If President Obama really wants to see a better America, he should focus on building a thriving middle class rather than empowering the government.
That’s the message from Rep. Cathy McMorris Rodgers, R-Wash., who gave the GOP’s official response to President Obama’s State of the Union address Tuesday evening and emphasized her own family’s story.
Rodgers cared for her two-month-old baby while preparing her speech. She posted a photo of her baby girl, Brynn Catherine, on Instagram Friday as she practiced. Rodger also has another daughter, Grace, and son, Cole, who was born with Down syndrome in 2007.
“The most important moments right now aren’t happening here,” she said in the response to Obama’s address. “They’re not in the Oval Office or in the House Chamber. They’re in your homes. Kissing your kids goodnight. Figuring out how to pay the bills. Getting ready for tomorrow’s doctor’s visit. Waiting to hear from those you love serving in Afghanistan, or searching for that big job interview. After all, ‘We the People’ have been the foundation of America since her earliest days – people from all walks of life, and from all corners of the world – people who come to America because here, no challenge is too great and no dream too big.”
Rodgers said: “Tonight, Obama gave more promises that sound good but won’t actually solve the problems facing Americans. We want you to have a better life. The president wants that, too. But we part ways when it comes to how to make that happen.”
She offered “a more hopeful, Republican vision” than Obama had to offer – “one that empowers you, not the government.”
“It’s one that champions free markets – and trusts people to make their own decisions, not a government that decides for you,” she said. “It helps working families rise above the limits of poverty and protects our most vulnerable. And it’s one where Washington plays by the same rules that you do. It’s a vision that is fair and offers the promise of a better future for every American.”
According to a new NBC News/Wall Street Journal poll, only 28 percent of Americans believe the country is headed in the right direction and 71 percent are dissatisfied with the current condition of the economy.
President Obama speaks frequently about income inequality, Rodgers said.
“The real gap we face today is one of opportunity inequality,” she argued. “With this administration’s policies, that gap has become far too wide.

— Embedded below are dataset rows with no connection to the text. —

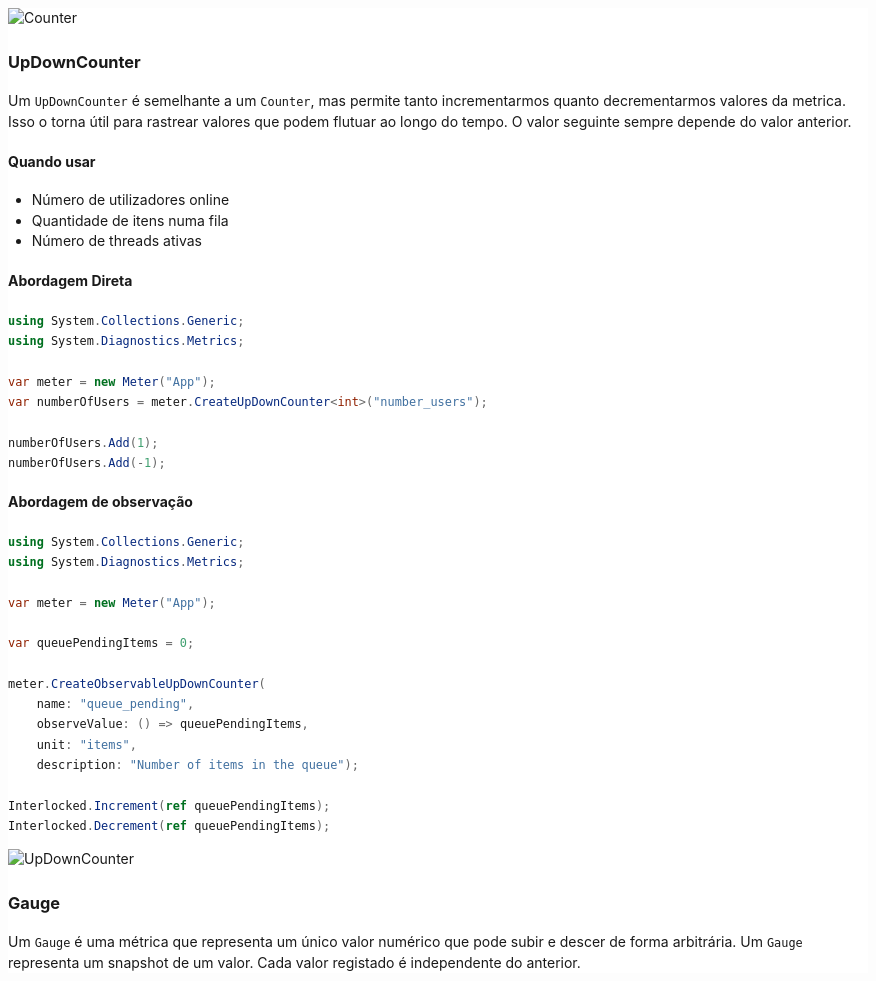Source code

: ![Counter](https://raw.githubusercontent.com/NelsonBN/observability-dotnet-custom-metrics/refs/heads/main/media/counter.svg)


### UpDownCounter

Um `UpDownCounter` é semelhante a um `Counter`, mas permite tanto incrementarmos quanto decrementarmos valores da metrica. Isso o torna útil para rastrear valores que podem flutuar ao longo do tempo. O valor seguinte sempre depende do valor anterior.

#### Quando usar

* Número de utilizadores online
* Quantidade de itens numa fila
* Número de threads ativas

#### Abordagem Direta

```csharp
using System.Collections.Generic;
using System.Diagnostics.Metrics;

var meter = new Meter("App");
var numberOfUsers = meter.CreateUpDownCounter<int>("number_users");

numberOfUsers.Add(1);
numberOfUsers.Add(-1);
```

#### Abordagem de observação

```csharp
using System.Collections.Generic;
using System.Diagnostics.Metrics;

var meter = new Meter("App");

var queuePendingItems = 0;

meter.CreateObservableUpDownCounter(
    name: "queue_pending",
    observeValue: () => queuePendingItems,
    unit: "items",
    description: "Number of items in the queue");

Interlocked.Increment(ref queuePendingItems);
Interlocked.Decrement(ref queuePendingItems);
```

![UpDownCounter](https://raw.githubusercontent.com/NelsonBN/observability-dotnet-custom-metrics/refs/heads/main/media/up-down-counter.svg)


### Gauge

Um `Gauge` é uma métrica que representa um único valor numérico que pode subir e descer de forma arbitrária. Um `Gauge` representa um snapshot de um valor. Cada valor registado é independente do anterior.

We see this gap growing every single day. We see it in our neighbors who are struggling to find jobs, a husband who’s now working just part time, a child who drops out of college because she can’t afford tuition or parents who are outliving their life savings.”
She lamented, “Last month, more Americans stopped looking for a job than found one. Too many people are falling further and further behind because, right now, the president’s policies are making people’s lives harder.
“Republicans have plans to close the gap. Plans that will focus on jobs first without more spending, government bailouts and red tape. Every day, we’re working to expand our economy, one manufacturing job, nursing degree and small business at a time. We have plans to improve our education and training systems so you have the choice to determine where your kids go to school so college is affordable and skills training is modernized.”
Rodgers said it’s time for America to honor its history of legal immigration.
“We’re working on a step-by-step solution to immigration reform by first securing our borders and making sure America will always attract the best, brightest and hardest working people from around the world,” she said. “And with too many Americans living paycheck to paycheck, we have solutions to help you take home more of your pay through lower taxes, cheaper energy costs and affordable health care.”
As for the Affordable Care Act, Rodgers highlighted some of the pitfalls of the president’s signature health law.
“We’ve all talked to too many people who have received cancellation notices they didn’t expect or who can no longer see the doctors they always have,” she said. “No, we shouldn’t go back to the way things were, but the president’s health-care law is not working.
“Republicans believe health-care choices should be yours, not the government’s. And that whether you’re a boy with Down syndrome or a woman with breast cancer, you can find coverage and a doctor who will treat you.”
She added: “As Republicans, we advance these plans every day because we believe in a government that trusts people and doesn’t limit where you finish because of where you started. That is what we stand for – for an America that is every bit as compassionate as it is exceptional. Our plan is one that dreams big for everyone and turns its back on no one. …
“The president said many things tonight, but now I ask him to listen to you – for the true state of the union lies in your heart and in your home.”
Rodgers is the fourth highest House GOP leader, highest ranking Republican woman in the House and the first woman to deliver a GOP response in nearly 15 years. She serves on the House Energy and Commerce Committee.
Senate Republican Leader Mitch McConnell praised Rodger’s “alternative approach to the president’s plans to grow an already enormous federal bureaucracy.”
McConnell called her “a strong advocate of empowering citizens rather than just the federal government,” saying, “Her experience, hard work and commitment to family provide an example that Americans outside the halls of Congress understand.”